Walmart plans to add a 1 million-square-foot distribution center to its Baytown, Texas, supply chain campus, near Houston.
To be located at 4633 Borusan Rd., the new DC is slated to open this fall and will be Walmart’s fourth facility in Baytown, enlarging the campus’ total space to more than 5 million square feet, the Bentonville, Ark.-based retail giant said Thursday.
“Walmart is excited to expand our Baytown campus and another step in Walmart’s continued investment in the state,” Mike Gray, senior vice president of supply chain operations for Walmart. “The Baytown campus and our other regional facilities continue to bring exciting new career opportunities within Walmart’s modern supply chain to hundreds of residents of the Houston area — all while helping us provide our local customers their everyday necessities with more variety and efficiency than ever before.”
The new facility is expected to create another 300 full-time jobs, due to growth across multiple shifts, according to Walmart.
“A highly skilled labor pool in the Houston area, and Texas more broadly, makes Baytown a prime destination for Walmart to continue expanding our supply chain network,” commented Karisa Sprague, senior vice president of U.S. supply chain people for Walmart U.S.
Overall, Walmart employs over 185,000 associates and operates 19 distribution centers, and 593 retail stores in Texas.
Walmart has been steadily bolstering its supply chain capacity, including through the use of automation, to support rising demand, improve the customer experience and raise productivity.

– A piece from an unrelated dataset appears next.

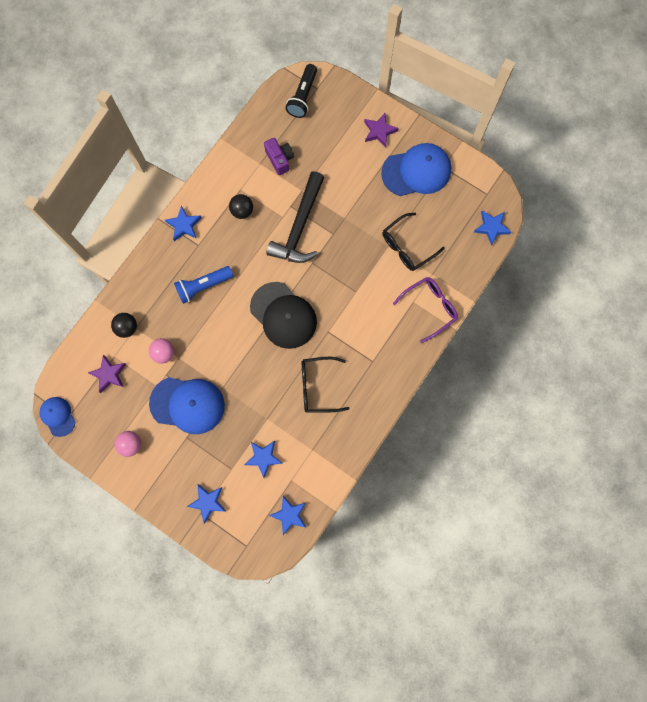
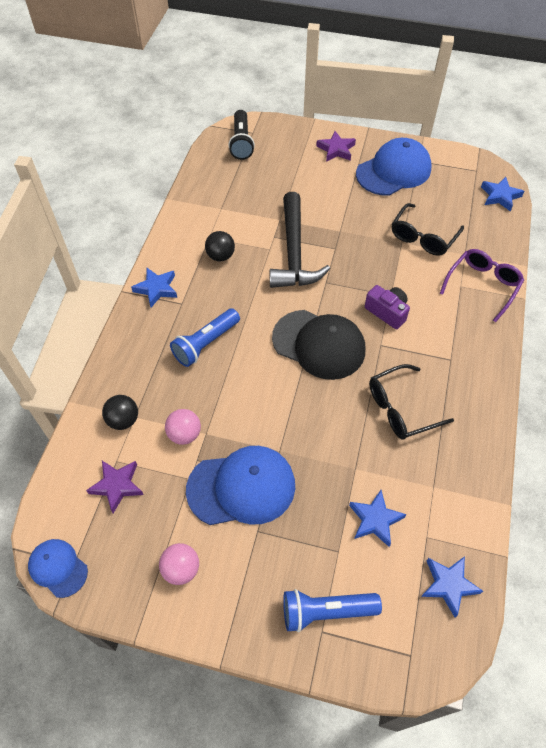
camera: 20 degrees left, 20 degrees down
(208, 502) = (326, 611): blue star -> blue flashlight
(280, 159) = (242, 199): purple camera -> purple camera (387, 312)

Last July, the company unveiled plans to automate 25 of its 42 regional distribution centers with robotics and other automation technology.
This past October, Walmart said it aims to build a high-tech distribution center for fresh and frozen food in Lyman, S.C., which will be the retailer’s biggest grocery DC to date. Due to open in 2024, the more than 720,000-square-foot facility will move twice as much grocery product — including perishables such as produce, eggs, dairy, flowers and frozen goods — in supplying area stores via a combination of manual labor and automation, robotics and machine learning technology, the retailer reported.

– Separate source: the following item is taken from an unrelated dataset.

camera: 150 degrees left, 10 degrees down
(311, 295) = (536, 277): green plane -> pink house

About two weeks later, in November, Walmart unveiled plans to build two high-tech DCs in the Dallas-Fort Worth area. The project in Lancaster, Texas, includes a 1.5 million-square-foot automated fulfillment center expected to open in 2023 and a 730,000-square-foot automated grocery DC slated to open in 2024. Walmart said the facilities will be among the largest automated fulfillment and distribution centers in its network.

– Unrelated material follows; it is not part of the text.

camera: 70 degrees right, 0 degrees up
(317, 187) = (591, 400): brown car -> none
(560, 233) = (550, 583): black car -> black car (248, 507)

Walmart, too, is adding e-commerce fulfillment centers (EFC), which store millions of items ordered via Walmart.com to be picked, packed and shipped directly to customers, whereas distribution centers focus on receiving, storing and distributing product to Walmart stores. On Tuesday, the company announced plans to build a 1.8 million-square-foot EFC in Shippensburg, Pa. Also upcoming are a 1 million-square-foot EFC in Olive Branch, Miss., a 1 million-square-foot EFC in Salt Lake City and a 925,000-square-foot automated EFC in Lebanon, Tenn.